探索材料:
A) 用两句话概括下面这篇关于虚拟变量的R语言习题文章。
B) 照原文抄录下面这篇关于虚拟变量的R语言习题文章中的一段,从“lm_gpa1_1<-lm(colGPA~PC+hsGPA+ACT,data = data_gpa1)#求约束方程的R”开始,直到并包括“summary(lm_gpa1_2)”。

所给文本:
────────────────────────────────────────
您的位置:首页 > 理论基础

伍德里奇计量经济学导论之计算机操作题的R语言实现(虚拟变量)

2015-11-29 15:50 1641 查看

引言

前几章涉及的自变量都为定量变量,本章将讨论定性变自变量。主要内容包括:

单个虚拟变量区分两个组

g-1个虚拟变量来区分g个组

用虚拟变量来解释序数变量

虚拟变量与定量变量的交互作用,并应用邹至庄检验来检验各组是否存在显著差异

线性概率模型(本文不涉及)

本章Rmd文本以及所有整理好当数据见这里

C7.1 虚拟变量回归与联合变量显著检验

#(1)
data_gpa1<-read.csv('/home/wangjianlong/files/programs/college_life/econometrics/excel_data_1/gpa1.csv',header = T)
lm_gpa1<-lm(colGPA~PC+hsGPA+ACT+mothcoll+fathcoll,data = data_gpa1)
summary(lm_gpa1)
#colGPA=1.255554+0.151854 PC+ 0.450220hsGPA+0.007724ACT+-0.003758 mothcoll+0.041800fathcoll
#Adjusted R-squared:  0.1934 n=141
#当其他条件不变时,拥有PC的比不拥有PC的colGPA平均高出0.151854.
#给定0.05的显著性水平 PC的P值为0.011小于0.05,故PC是统计显著的。
#(2)
lm_gpa1_1<-lm(colGPA~PC+hsGPA+ACT,data = data_gpa1)#求约束方程的R squared
summary(lm_gpa1_1)# R squared 为0.2194
##F-value =
((0.2222-0.2194)/2)/((1-0.2222)/135)#0.2429931
##p value 为
1-pf(0.2429931,2,135)#0.7846192
##由于P值较大,可以说两个变量联合不显著
#(3)
lm_gpa1_2<-lm(colGPA~PC+hsGPA+ACT+mothcoll+fathcoll+I(hsGPA^2),data = data_gpa1)
summary(lm_gpa1_2)
##没必要进行扩展 ,一方面加入后一次项和二次项变得不显著
##另一方面,hsGPA呈现出U形变化,在hsGPA=2.68出现转折,这不好解释


C7.2二次项变量以及交互虚拟变量设定

#(1)
data_wage2<-read.csv('/home/wangjianlong/files/programs/college_life/econometrics/excel_data_1/wage2.csv',header = T)
lm_wage2<-lm(log(wage)~educ+exper+tenure+married+black+south+urban,data =data_wage2)
summary(lm_wage2)
##log(wage)=5.395497+0.065431educ+0.014043 exper+0.011747 tenure+0.199417married-0.188350black-0.090904south+0.183912urban
##Adjusted R-squared:  0.2469 n=935
##在其他条件保持不变的情况下,平均来说,黑人比非黑人工资少18.8%.
────────────────────────────────────────
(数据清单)

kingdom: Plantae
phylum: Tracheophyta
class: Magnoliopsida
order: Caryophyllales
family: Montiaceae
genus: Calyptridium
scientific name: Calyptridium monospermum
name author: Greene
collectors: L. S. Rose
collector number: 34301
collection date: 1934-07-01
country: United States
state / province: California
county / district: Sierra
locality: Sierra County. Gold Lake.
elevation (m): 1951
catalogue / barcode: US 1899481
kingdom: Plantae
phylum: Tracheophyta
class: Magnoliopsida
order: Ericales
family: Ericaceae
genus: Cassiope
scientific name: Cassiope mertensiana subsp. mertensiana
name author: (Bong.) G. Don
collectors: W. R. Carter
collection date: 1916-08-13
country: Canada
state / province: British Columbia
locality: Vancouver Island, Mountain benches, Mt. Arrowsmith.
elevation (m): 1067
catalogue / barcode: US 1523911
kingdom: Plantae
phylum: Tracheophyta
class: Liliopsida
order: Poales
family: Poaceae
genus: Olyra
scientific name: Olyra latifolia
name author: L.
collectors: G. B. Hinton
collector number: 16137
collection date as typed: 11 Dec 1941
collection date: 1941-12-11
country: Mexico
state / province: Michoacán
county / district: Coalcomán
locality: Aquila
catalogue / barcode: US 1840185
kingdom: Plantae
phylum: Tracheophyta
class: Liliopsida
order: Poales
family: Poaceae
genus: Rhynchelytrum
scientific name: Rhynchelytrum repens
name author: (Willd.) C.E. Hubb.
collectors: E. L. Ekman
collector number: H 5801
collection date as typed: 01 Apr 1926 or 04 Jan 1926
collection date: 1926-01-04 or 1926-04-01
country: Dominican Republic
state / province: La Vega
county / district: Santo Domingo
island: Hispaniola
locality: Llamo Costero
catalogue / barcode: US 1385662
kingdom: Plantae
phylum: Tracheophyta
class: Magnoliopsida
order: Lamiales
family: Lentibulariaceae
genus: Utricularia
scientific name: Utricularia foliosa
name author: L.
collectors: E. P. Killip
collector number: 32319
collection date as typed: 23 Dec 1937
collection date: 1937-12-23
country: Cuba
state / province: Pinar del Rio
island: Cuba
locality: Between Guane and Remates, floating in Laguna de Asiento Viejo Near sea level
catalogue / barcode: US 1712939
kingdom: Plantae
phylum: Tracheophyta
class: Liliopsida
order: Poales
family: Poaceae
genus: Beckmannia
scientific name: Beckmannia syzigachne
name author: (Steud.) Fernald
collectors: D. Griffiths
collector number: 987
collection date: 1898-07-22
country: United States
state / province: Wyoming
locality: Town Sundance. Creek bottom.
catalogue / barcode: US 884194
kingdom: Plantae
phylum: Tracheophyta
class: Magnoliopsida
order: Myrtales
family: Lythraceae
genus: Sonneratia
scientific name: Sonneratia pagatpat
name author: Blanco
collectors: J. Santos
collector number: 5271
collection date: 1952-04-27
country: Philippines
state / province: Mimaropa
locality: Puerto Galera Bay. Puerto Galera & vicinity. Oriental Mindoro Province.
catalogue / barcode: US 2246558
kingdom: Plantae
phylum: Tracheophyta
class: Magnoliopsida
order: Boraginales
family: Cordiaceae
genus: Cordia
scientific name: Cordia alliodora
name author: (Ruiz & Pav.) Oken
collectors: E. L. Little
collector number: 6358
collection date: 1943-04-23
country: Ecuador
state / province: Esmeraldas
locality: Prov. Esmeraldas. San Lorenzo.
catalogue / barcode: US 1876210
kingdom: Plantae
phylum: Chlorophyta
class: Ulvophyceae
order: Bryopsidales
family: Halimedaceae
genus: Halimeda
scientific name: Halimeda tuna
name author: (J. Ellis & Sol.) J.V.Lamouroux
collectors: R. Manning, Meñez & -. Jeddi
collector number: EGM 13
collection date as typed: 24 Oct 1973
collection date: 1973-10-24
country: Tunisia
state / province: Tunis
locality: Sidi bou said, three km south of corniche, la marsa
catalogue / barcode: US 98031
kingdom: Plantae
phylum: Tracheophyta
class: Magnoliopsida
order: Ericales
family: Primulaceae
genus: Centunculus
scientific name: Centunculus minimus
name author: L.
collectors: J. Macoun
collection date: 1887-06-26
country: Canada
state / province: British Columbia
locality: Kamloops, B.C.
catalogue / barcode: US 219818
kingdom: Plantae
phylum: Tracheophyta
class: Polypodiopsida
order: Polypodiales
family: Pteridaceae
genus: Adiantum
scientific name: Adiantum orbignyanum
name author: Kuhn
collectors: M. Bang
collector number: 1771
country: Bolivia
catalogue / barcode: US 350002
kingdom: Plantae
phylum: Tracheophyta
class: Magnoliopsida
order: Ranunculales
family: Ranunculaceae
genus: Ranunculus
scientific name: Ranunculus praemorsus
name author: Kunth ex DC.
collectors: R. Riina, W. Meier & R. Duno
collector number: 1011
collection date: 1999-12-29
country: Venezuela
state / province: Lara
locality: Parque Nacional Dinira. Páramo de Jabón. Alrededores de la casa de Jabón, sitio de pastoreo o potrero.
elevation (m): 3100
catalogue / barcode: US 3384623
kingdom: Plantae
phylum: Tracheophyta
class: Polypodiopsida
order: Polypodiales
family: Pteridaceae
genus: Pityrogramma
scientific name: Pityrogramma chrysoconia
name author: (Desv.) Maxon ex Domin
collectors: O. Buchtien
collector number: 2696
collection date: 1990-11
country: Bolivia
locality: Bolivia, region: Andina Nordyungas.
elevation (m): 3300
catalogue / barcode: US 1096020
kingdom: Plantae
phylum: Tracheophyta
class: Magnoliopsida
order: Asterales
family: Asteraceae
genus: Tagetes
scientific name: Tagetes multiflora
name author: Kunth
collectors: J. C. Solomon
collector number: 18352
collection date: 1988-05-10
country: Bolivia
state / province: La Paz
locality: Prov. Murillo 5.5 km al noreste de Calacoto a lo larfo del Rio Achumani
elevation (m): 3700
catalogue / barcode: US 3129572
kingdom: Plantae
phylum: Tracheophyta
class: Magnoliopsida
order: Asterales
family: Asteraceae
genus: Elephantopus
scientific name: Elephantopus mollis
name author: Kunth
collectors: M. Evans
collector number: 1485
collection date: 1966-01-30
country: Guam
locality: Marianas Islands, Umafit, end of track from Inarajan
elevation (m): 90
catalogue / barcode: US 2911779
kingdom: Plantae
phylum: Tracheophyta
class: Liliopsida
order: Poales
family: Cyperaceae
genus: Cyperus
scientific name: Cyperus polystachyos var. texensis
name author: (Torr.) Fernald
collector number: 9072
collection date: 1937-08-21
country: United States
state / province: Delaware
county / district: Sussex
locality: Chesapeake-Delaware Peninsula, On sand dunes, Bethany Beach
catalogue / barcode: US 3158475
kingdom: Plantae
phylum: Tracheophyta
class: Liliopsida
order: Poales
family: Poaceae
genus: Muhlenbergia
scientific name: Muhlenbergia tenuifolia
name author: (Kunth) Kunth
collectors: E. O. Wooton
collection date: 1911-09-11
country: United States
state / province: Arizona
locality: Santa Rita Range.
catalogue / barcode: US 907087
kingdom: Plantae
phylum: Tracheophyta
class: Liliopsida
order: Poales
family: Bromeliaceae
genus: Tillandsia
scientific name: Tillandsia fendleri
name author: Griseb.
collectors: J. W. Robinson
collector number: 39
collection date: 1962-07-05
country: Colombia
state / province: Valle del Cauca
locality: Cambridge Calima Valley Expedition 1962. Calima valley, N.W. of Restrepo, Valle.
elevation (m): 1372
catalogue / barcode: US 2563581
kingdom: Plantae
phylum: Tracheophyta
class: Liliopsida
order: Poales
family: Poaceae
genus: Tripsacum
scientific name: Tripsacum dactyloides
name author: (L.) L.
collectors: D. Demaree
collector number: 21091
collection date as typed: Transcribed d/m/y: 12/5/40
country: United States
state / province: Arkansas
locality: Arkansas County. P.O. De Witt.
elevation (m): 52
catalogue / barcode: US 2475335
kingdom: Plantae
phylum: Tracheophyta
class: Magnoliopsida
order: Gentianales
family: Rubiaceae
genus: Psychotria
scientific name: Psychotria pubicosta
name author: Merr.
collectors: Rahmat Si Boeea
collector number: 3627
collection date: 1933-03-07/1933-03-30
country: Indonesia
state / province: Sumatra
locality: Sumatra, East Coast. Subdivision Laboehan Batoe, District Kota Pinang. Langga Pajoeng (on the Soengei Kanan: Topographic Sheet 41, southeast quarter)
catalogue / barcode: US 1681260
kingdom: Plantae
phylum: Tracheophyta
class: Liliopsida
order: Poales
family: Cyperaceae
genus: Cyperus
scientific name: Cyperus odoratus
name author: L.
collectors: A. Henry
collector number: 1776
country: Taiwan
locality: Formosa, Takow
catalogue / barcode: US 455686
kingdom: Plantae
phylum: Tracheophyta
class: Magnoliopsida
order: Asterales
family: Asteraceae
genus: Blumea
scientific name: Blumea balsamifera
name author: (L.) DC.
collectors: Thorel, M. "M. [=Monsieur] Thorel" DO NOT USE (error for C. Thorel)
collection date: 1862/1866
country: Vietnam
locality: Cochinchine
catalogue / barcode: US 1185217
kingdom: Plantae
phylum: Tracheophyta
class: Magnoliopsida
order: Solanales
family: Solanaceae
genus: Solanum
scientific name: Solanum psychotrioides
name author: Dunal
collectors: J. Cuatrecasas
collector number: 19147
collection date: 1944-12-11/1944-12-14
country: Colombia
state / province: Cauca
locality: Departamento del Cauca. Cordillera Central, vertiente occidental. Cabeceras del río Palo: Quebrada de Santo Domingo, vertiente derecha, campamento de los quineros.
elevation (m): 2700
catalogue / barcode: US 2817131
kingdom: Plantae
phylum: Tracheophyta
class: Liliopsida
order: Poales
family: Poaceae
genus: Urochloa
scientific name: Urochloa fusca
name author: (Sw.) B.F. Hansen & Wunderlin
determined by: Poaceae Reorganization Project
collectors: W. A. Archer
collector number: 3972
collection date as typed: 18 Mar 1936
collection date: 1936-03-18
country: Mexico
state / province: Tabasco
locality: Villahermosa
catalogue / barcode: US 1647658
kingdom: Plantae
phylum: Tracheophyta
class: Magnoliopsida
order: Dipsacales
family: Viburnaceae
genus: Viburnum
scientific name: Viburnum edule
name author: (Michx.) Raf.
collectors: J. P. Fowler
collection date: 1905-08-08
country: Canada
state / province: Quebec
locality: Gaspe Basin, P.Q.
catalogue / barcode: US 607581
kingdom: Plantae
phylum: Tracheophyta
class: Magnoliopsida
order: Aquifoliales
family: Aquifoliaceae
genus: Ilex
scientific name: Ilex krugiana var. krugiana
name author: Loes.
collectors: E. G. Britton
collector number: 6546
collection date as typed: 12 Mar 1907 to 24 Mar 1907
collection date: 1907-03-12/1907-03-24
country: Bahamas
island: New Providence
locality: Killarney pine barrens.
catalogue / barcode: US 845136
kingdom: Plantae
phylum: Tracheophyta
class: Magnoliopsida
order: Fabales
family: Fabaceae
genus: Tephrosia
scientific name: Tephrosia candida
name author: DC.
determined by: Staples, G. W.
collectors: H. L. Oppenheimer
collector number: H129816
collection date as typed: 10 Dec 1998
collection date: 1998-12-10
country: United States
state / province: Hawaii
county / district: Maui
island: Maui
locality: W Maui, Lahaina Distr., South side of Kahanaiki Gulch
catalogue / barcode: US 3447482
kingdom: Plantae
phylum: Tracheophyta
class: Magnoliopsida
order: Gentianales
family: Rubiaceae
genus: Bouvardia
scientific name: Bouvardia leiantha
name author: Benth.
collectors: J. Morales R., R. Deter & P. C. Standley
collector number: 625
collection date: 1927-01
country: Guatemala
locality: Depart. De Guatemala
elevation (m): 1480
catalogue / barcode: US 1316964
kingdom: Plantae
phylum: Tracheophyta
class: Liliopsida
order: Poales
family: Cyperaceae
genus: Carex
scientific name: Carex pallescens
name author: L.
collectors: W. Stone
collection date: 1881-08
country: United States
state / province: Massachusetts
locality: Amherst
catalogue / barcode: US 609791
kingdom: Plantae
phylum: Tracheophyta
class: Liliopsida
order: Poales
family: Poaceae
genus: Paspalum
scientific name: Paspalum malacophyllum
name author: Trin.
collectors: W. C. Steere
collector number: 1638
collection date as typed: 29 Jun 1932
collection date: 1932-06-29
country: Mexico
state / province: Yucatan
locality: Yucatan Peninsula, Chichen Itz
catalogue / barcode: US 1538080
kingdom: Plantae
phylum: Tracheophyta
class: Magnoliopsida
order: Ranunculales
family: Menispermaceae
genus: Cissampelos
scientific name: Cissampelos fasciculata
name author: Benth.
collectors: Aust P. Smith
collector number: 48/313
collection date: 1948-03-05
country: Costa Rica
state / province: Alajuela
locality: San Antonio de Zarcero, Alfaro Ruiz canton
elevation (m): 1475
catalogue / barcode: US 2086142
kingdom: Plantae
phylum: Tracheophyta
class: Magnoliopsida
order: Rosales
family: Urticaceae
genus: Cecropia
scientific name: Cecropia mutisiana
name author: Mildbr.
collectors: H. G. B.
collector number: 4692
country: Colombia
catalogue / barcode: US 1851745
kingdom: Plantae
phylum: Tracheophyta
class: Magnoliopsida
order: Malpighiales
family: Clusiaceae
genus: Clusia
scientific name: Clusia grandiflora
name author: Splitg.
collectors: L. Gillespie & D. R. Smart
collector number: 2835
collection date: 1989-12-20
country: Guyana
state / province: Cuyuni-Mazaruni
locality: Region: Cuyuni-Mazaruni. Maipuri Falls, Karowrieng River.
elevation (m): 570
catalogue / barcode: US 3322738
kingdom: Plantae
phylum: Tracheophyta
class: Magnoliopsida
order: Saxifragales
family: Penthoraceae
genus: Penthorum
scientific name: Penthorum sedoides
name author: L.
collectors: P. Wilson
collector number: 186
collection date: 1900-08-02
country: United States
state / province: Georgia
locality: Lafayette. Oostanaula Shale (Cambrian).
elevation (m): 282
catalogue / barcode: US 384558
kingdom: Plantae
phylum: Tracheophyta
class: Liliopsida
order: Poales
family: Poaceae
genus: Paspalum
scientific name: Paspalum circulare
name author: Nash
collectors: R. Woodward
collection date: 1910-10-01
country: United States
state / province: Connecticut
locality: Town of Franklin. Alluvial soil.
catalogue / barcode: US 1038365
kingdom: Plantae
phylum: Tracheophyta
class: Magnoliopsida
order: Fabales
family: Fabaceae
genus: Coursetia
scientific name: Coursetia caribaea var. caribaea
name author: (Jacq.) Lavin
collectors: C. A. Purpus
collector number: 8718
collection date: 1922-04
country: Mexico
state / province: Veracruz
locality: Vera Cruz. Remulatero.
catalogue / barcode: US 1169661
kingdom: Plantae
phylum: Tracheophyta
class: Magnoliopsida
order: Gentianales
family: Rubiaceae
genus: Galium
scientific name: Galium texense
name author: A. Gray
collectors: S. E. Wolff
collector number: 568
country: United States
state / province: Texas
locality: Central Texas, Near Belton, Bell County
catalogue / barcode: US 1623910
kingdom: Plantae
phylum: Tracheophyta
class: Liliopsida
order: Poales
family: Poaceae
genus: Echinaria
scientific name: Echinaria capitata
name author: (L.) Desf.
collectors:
────────────────────────────────────────
任务结果:
A) 这篇文章用R语言完成伍德里奇计量经济学导论中虚拟变量一章的计算机操作题,该章讨论定性自变量,包括用虚拟变量区分各组、解释序数变量以及与定量变量的交互作用。在C7.1中,其他条件不变时拥有PC的学生colGPA平均高出0.151854且统计显著,而mothcoll与fathcoll联合不显著;在C7.2中,其他条件不变时黑人比非黑人工资平均少18.8%。

B)
lm_gpa1_1<-lm(colGPA~PC+hsGPA+ACT,data = data_gpa1)#求约束方程的R squared
summary(lm_gpa1_1)# R squared 为0.2194
##F-value =
((0.2222-0.2194)/2)/((1-0.2222)/135)#0.2429931
##p value 为
1-pf(0.2429931,2,135)#0.7846192
##由于P值较大,可以说两个变量联合不显著
#(3)
lm_gpa1_2<-lm(colGPA~PC+hsGPA+ACT+mothcoll+fathcoll+I(hsGPA^2),data = data_gpa1)
summary(lm_gpa1_2)